• TEXTE DONNÉ:
M. Claude Gatignol a alors observé que Vivendi Environnement menait une activité de recherche et développement dans le domaine de la propreté et pourrait utilement conseiller les collectivités locales sur les différentes possibilités techniques s'offrant à elles en matière de traitement des déchets ménagers.

M. Henri Proglio, président du directoire de Vivendi Environnement a apporté les précisions complémentaires suivantes :

- Vivendi Environnement s'est effectivement investie dans la recherche et les résultats des études ainsi menées sont bien évidemment à la disposition des collectivités locales ;

- le partenariat industriel conclu avec EDF est cohérent ; ses résultats sont excellents et il a vocation à perdurer. Peu importe que les actionnaires d'EDF soient publics ou privés, dès lors que cette entreprise est gérée convenablement, ce qui est le cas aujourd'hui. La coopération entre Vivendi Environnement et EDF est exemplaire et permet une bonne répartition des rôles entre les deux partenaires ;

- le coût de la cogénération dépend largement des circonstances locales et il n'est pas sûr que ce procédé donne lieu à un surcoût global ;

- Vivendi Environnement est restée fidèle au partenariat public/privé sur lequel elle a été fondée et a adopté une approche similaire sur les marchés étrangers. Vivendi Environnement a volontairement développé le modèle français dans lequel les collectivités locales restent propriétaires des infrastructures, alors que le modèle anglo-saxon est entièrement privé ;

- la durée des contrats de délégations de service public doit être notamment fixée en fonction de la période d'amortissement des investissements consentis. Le système actuel se révélant suffisamment souple et contrôlé pour donner satisfaction aux collectivités concédantes, il ne semble pas nécessaire de légiférer une fois de plus sur cette question.

• PROBLÈMES À RÉSOUDRE:
**1.** Modifiez le passage du texte donné qui commence par « - la durée des » et va jusqu'à « sur cette question. » : remplacez « souple » par « flexible ».
**2.** Répondez à ces questions sur le texte donné :
(a) Quelle fonction M. Henri Proglio occupe-t-il chez Vivendi Environnement ?
(b) Avec quelle entreprise Vivendi Environnement a-t-elle conclu un partenariat industriel ?
(c) Dans le modèle français, qui reste propriétaire des infrastructures ?
Appuyez-vous uniquement sur le texte donné.

• DOCUMENTS SOURCES:
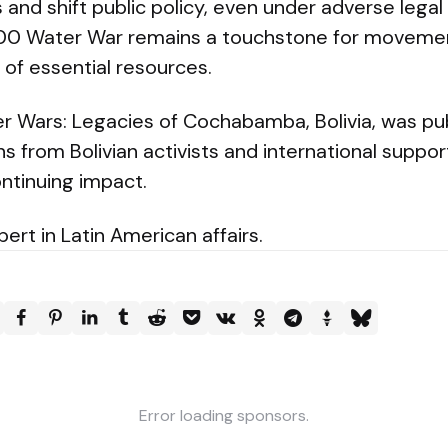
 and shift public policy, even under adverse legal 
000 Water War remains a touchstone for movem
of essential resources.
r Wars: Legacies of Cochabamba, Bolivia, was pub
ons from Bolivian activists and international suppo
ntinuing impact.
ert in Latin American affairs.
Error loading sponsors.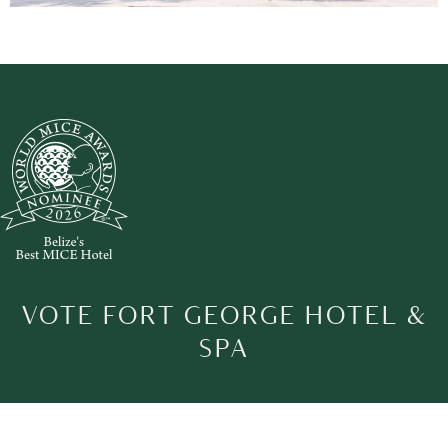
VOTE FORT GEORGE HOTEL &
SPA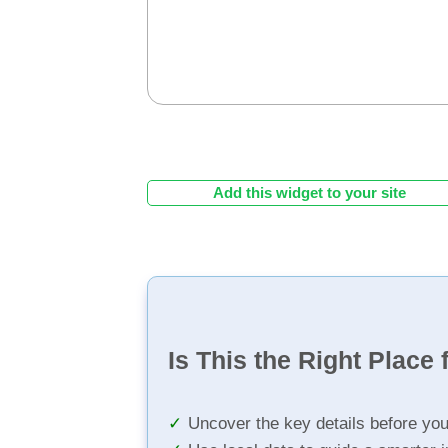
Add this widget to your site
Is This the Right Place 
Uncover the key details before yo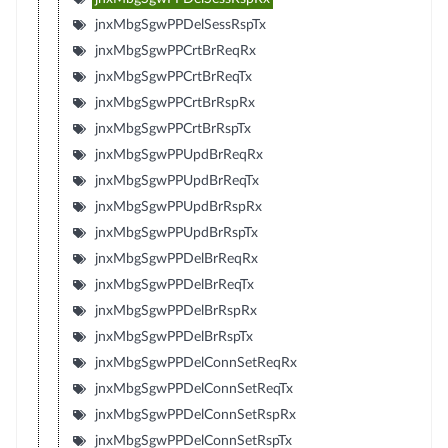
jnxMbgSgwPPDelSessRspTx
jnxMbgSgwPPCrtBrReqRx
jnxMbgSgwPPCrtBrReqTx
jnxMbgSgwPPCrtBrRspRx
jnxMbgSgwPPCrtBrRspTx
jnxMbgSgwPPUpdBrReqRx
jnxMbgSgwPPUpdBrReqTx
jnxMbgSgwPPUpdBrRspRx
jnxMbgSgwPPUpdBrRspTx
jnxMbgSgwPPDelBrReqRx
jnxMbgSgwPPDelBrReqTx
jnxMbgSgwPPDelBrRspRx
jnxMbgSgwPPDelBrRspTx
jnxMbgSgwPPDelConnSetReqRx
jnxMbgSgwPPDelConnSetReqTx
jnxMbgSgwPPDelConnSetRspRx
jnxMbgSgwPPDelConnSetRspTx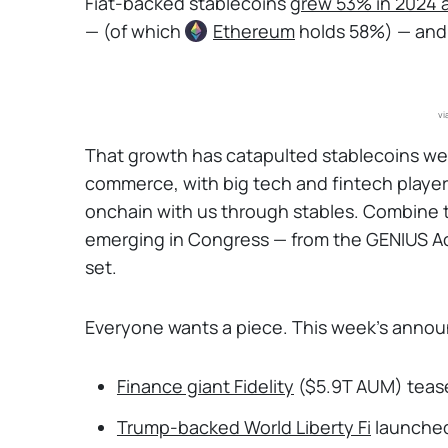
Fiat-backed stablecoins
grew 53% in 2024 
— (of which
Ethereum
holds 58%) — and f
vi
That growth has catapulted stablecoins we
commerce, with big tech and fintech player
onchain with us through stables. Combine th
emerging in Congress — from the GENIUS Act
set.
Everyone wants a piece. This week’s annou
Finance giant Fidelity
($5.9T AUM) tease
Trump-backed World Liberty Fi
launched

* * *

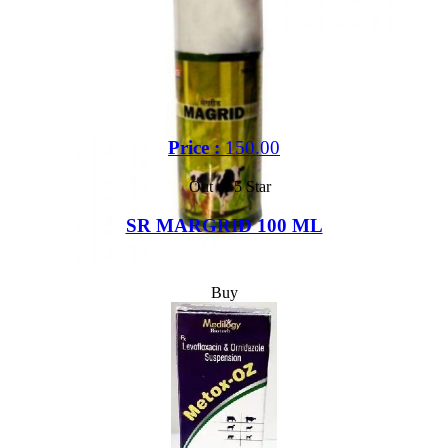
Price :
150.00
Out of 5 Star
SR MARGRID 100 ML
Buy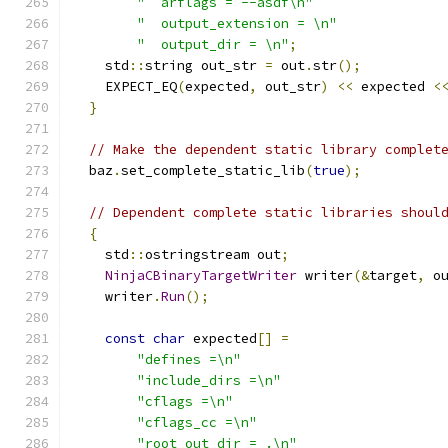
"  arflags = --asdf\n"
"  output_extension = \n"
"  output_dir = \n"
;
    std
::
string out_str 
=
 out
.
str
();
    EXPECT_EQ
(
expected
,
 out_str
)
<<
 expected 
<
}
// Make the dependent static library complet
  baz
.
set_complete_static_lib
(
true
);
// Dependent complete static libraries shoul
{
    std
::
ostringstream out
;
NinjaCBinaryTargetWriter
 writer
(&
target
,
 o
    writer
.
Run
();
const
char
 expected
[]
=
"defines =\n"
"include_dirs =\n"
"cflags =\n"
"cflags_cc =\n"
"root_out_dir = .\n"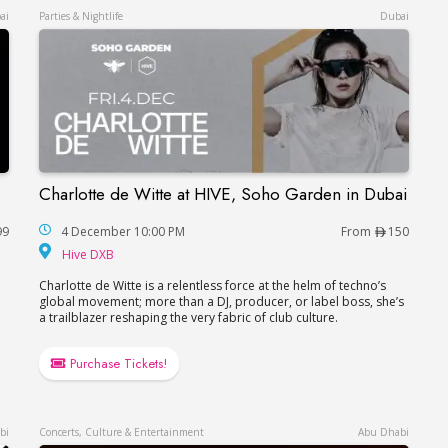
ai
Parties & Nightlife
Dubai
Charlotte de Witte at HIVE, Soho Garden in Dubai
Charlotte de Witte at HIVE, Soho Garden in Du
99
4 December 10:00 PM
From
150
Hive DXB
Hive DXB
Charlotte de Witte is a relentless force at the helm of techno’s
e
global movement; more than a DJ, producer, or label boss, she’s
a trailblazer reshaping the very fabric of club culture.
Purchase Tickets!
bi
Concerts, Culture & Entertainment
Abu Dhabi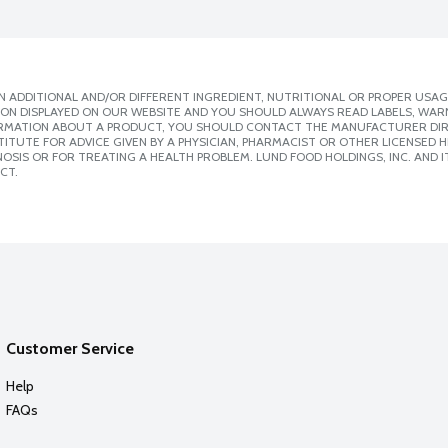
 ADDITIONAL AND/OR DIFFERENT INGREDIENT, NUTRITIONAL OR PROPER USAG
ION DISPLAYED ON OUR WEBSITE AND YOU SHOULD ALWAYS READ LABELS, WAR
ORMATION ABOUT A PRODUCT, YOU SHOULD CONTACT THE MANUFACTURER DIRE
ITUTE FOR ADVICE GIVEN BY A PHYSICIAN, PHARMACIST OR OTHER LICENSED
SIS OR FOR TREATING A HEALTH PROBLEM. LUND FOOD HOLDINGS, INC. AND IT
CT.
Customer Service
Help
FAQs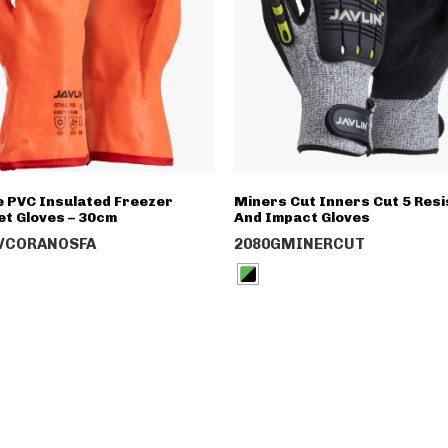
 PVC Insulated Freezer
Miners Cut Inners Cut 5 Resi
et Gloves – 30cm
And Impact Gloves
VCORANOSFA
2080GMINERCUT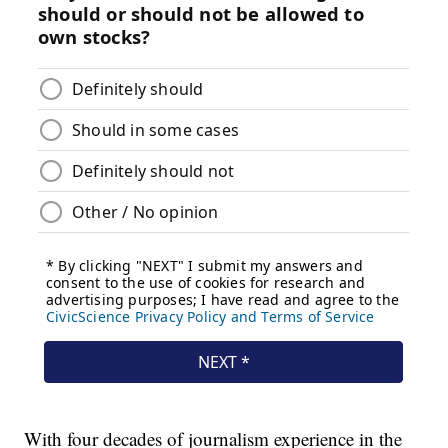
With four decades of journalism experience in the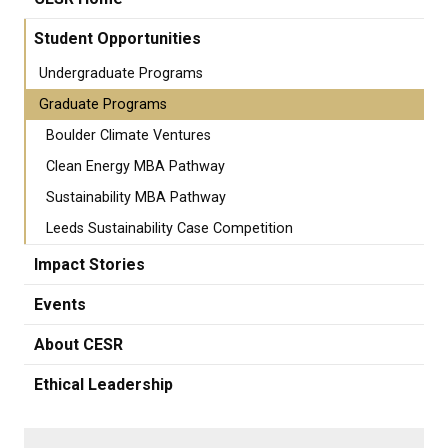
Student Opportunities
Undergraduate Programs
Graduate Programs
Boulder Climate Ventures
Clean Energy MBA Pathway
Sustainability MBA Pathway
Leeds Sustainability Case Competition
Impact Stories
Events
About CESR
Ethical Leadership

• CORRIGÉ DE L'EXERCICE:
**1.**
- la durée des contrats de délégations de service public doit être notamment fixée en fonction de la période d'amortissement des investissements consentis. Le système actuel se révélant suffisamment flexible et contrôlé pour donner satisfaction aux collectivités concédantes, il ne semble pas nécessaire de légiférer une fois de plus sur cette question.

**2.**
(a) Il est président du directoire de Vivendi Environnement.
(b) Avec EDF.
(c) Les collectivités locales.